The Far-Reaching Potential of Sudan’s Entry into the Abraham Accords https://mosaicmagazine.com/picks/israel-zionism/2023/02/the-far-reaching-potential-of-sudans-entry-into-the-abraham-accords/

February 24, 2023 | Yechiel Leiter
About the author: Yechiel Leiter is director of the international department of the Shiloh Policy Forum. He has served as deputy director-general of Israel’s Ministry of Education and as chief of staff to Israel’s minister of finance.

On February 2, Israel and Sudan agreed on the text of a normalization agreement, finalizing a process that was set in motion in the fall of 2020 but subsequently frozen.

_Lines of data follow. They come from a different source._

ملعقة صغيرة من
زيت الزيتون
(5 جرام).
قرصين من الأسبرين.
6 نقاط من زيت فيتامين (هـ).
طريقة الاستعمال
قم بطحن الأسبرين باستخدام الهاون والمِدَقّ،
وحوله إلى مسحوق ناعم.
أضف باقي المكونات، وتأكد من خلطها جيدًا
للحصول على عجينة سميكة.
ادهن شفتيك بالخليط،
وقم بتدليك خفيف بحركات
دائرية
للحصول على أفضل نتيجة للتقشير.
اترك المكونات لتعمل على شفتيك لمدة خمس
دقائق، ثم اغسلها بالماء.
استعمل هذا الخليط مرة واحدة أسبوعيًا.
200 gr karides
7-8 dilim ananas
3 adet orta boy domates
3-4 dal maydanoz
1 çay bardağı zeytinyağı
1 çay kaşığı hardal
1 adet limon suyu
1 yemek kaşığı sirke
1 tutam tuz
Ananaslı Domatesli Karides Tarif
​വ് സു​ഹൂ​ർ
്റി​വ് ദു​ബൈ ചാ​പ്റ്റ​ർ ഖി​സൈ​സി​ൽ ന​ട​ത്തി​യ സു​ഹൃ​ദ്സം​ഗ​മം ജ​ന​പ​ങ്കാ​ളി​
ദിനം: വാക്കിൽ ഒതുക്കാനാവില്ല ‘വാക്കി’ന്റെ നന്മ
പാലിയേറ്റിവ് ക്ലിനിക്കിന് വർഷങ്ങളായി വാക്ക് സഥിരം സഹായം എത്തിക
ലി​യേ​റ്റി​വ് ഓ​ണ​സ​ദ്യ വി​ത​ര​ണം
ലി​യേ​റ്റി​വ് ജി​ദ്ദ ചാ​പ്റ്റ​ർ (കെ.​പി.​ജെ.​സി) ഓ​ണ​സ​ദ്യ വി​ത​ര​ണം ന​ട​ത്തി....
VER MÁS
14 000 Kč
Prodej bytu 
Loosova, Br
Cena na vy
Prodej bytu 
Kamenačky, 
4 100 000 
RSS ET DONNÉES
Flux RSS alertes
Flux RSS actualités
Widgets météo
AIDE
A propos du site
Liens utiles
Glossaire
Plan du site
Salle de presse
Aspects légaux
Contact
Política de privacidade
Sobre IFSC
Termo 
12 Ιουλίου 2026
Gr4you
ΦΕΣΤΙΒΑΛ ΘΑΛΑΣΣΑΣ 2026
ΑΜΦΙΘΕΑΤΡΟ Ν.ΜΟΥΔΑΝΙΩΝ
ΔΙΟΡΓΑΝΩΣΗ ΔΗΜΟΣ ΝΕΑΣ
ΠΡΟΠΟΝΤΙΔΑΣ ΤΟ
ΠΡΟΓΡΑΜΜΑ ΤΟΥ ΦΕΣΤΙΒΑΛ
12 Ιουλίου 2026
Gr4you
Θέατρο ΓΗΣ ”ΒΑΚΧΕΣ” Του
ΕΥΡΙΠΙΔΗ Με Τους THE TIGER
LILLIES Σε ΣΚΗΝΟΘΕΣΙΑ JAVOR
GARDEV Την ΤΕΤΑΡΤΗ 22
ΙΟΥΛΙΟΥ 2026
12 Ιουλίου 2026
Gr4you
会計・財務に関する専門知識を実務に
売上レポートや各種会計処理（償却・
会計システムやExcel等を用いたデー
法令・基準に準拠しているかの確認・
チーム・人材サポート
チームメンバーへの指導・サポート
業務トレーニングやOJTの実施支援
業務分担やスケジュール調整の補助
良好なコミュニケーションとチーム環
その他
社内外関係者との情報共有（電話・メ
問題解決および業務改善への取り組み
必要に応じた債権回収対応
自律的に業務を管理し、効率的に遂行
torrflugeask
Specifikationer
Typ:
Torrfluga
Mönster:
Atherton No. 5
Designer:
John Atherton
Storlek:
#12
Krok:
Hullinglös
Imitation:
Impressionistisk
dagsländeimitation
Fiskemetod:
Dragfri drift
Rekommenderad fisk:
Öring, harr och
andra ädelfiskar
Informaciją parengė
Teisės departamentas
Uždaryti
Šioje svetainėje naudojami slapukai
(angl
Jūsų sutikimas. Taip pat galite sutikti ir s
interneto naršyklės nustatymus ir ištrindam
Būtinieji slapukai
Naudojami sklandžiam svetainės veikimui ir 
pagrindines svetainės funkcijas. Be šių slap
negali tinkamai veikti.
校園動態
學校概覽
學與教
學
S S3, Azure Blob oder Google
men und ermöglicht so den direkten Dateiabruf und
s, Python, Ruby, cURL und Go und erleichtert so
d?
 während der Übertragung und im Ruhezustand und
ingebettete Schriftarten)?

The symbolic significance of Africa’s third-largest country joining the Abraham Accords is great, writes Yechiel Leiter, as it was in its capital, Khartoum, that after the Six-Day War the Arab League issued its famous declaration of: “no peace with Israel, no recognition of Israel, no negotiations with it.” But, Leiter explains, the consequences go far beyond symbolism, and Israeli-Sudanese cooperation can have positive repercussions for Israel’s security, Sudan’s political and economic development, East Africa as a whole, and global great-power competition. Among them:

Sudan has for years been a transport depot for weapons sent by Iran to Hamas and Islamic Jihad terrorists in Gaza. . . . Growing normalization with Israel will significantly augment military cooperation between the two countries. It will strengthen intelligence-gathering and sharing capabilities and empower the Sudanese military to contend with and ultimately curtail the arms trafficking running through its ports and territorial waters. Such collaboration can potentially cut off one of the primary sources of weapons from the Iranian-backed terrorist groups of Gaza.

The strengthening of Sudan’s military cooperation with Israel to help secure its maritime borders and protect its sovereignty is a regional, indeed an international, interest, not just an Israeli one.

There are those in the West, and in the Biden administration in particular, who want any normalization with Sudan to be contingent on the country’s full and complete transition to civilian governance. This is a mistake with potentially calamitous consequences. Africa is not America and Sudan is not Switzerland. Cultures differ, as do the historical processes of political development. The differences should be respected; to do otherwise is to condescend and worse.

Sudan is now saying “yes,” and we dare not say “no.”